Terraferma, Italia 2011


Un mar que podría ser un cielo en un agua de un azul que hace daño a los ojos, sumidos en el silencio que se escucha en el fondo del Mediterráneo, la serenidad del espacio acuático y la sensación de seguridad. Una línea vertical se adivina a lo lejos, se va acercando, se despliega, va tomando formas y abriéndose ante los ojos del público en esta primera escena. El hilo negro divide la pantalla y, en contraste con el radiante azul, sólo puede presagiar una amenaza. La red de pesca parece no tener fin y va envolviéndonos. En su interior nos hemos convertido en su presa y no saldremos indemnes ni de ella ni de esta película.

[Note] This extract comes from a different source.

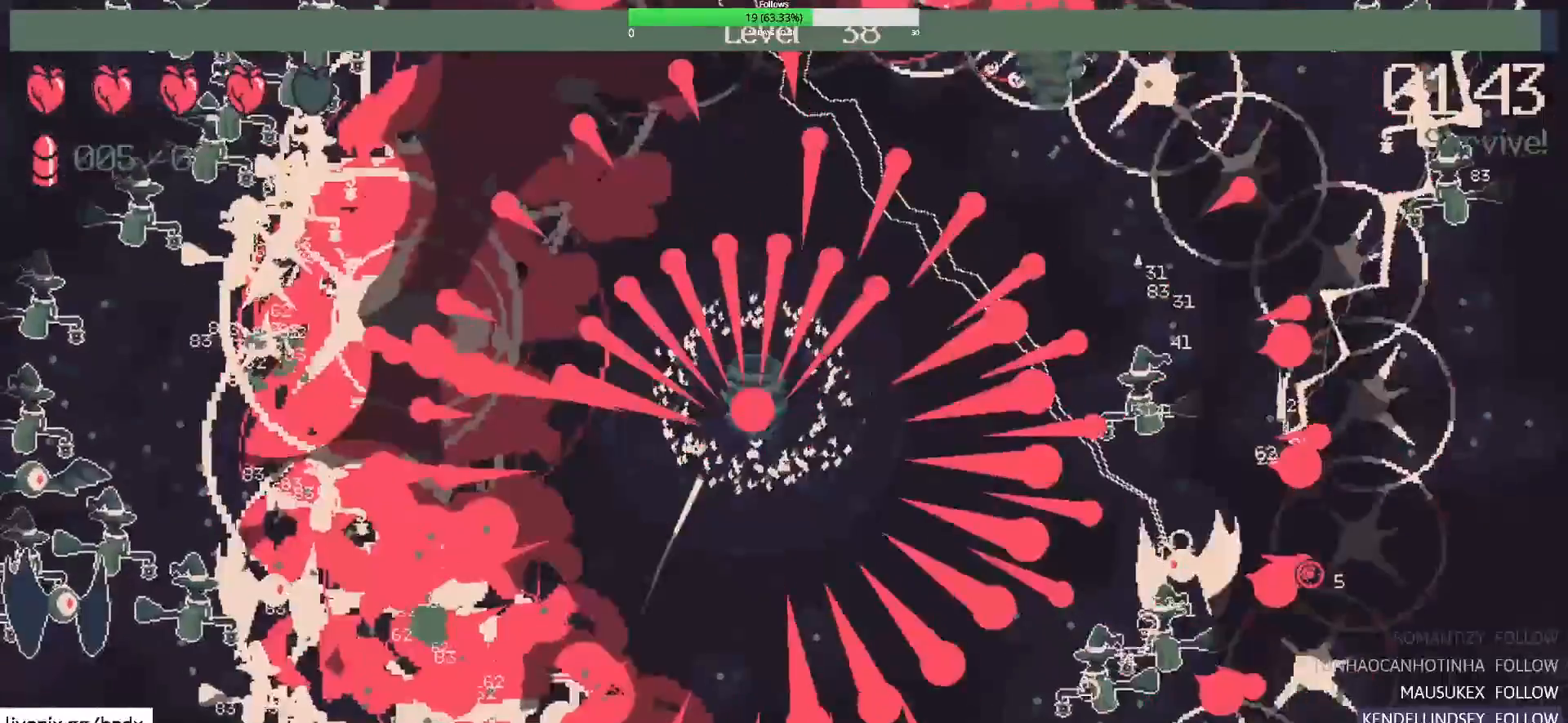
{"keys": [], "mouse": []}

Emanuele Crialese ha vuelto a la isla de Lampedusa, en la que posó su cámara en Respiro (2003), para rodar esta fábula humanista y sensible a los problemas con lo que se enfrenta la sociedad actual. Un trocito de tierra en la mitad de la nada, tan pequeña que ni aparece en los globos terráqueos. Un paraíso en la que muchos, siguiendo la tradición de sus antepasados, continúan con la única actividad que saben hacer, la pesca.

Pero los tiempos han cambiado y algunos se han adaptado a una nueva fuente de ingresos. El turismo invade la isla dos meses al año y todo lo que flota se utiliza para organizar excursiones y actividades para la masa de afortunados, que pueden pasar unos días en este decorado de ensueño. Sin embargo, el abuelo del protagonista sigue pescando como siempre y se niega a abandonar su profesión.

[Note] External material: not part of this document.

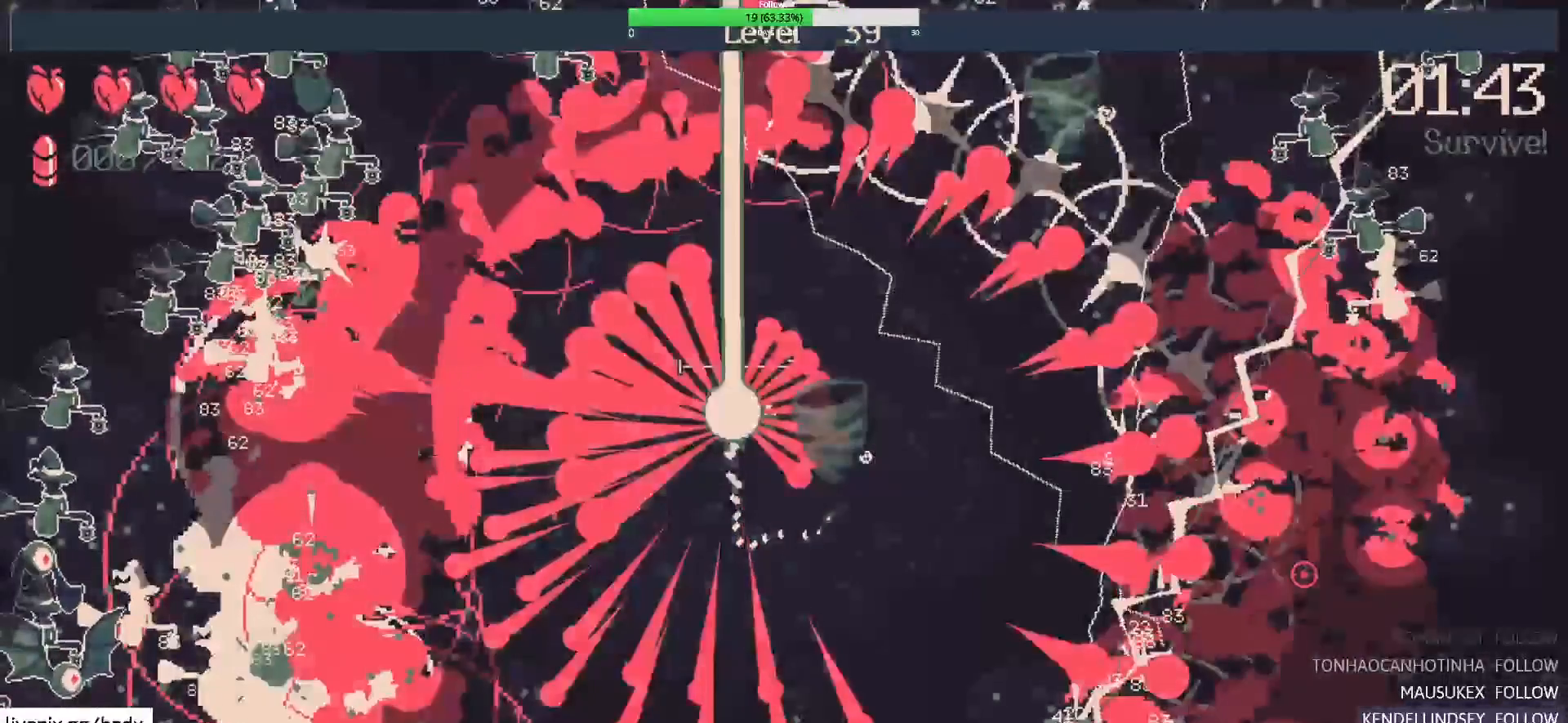
{"keys": [], "mouse": [], "events": []}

También hay miles de personas que llegan a la isla por casualidad, sin haber organizado de antemano sus vacaciones, sin maletas ni guías de turismo, una cantidad impresionante de fugitivos que abandonan míseros países en los que reina el hambre, la represión y, en la mayoría de los casos, una dictadura sin límites. Las redes recogen, en algunas ocasiones, algo más que pescado, el agua cristalina de sus playas se vuelve inquietante y pierde su transparencia.

Las instrucciones son claras y la ley obliga a su cumplimiento: frente a cualquier barca de refugiados los marineros deben llamar a la capitanería del puerto y mantenerse alejados de ella. Pero existe una costumbre ancestral que estos lobos de mar sitúan por encima de cualquier nueva ley: la obligación de prestar auxilio a cualquier persona que se encuentre en peligro en alta mar, con indiferencia de su color, su procedencia y sus intenciones. Los viejos tiempos con sus ritos y obligaciones perdidas en la noche de los tiempos tienden a conjugarse difícilmente con nuevas circunstancias.

Emanuele Crialese podía haber escrito un discurso moralista o una narración que nos imponga lecciones de comportamiento. Sin embargo el cineasta ha optado por la sencillez: mostrar unos hechos concretos, unas posiciones diferentes frente a un problema de conciencia y dejar que sea cada espectador el que decida su propio comportamiento. Inteligente propuesta que retuvo, lógicamente, el Premio Especial del Jurado del Festival de Venecia. Al enterarme de que una de las refugiadas interpretaba su propia experiencia, el director de Respiro ha conseguido, con esta maravillosa fábula, dejarme sin aliento.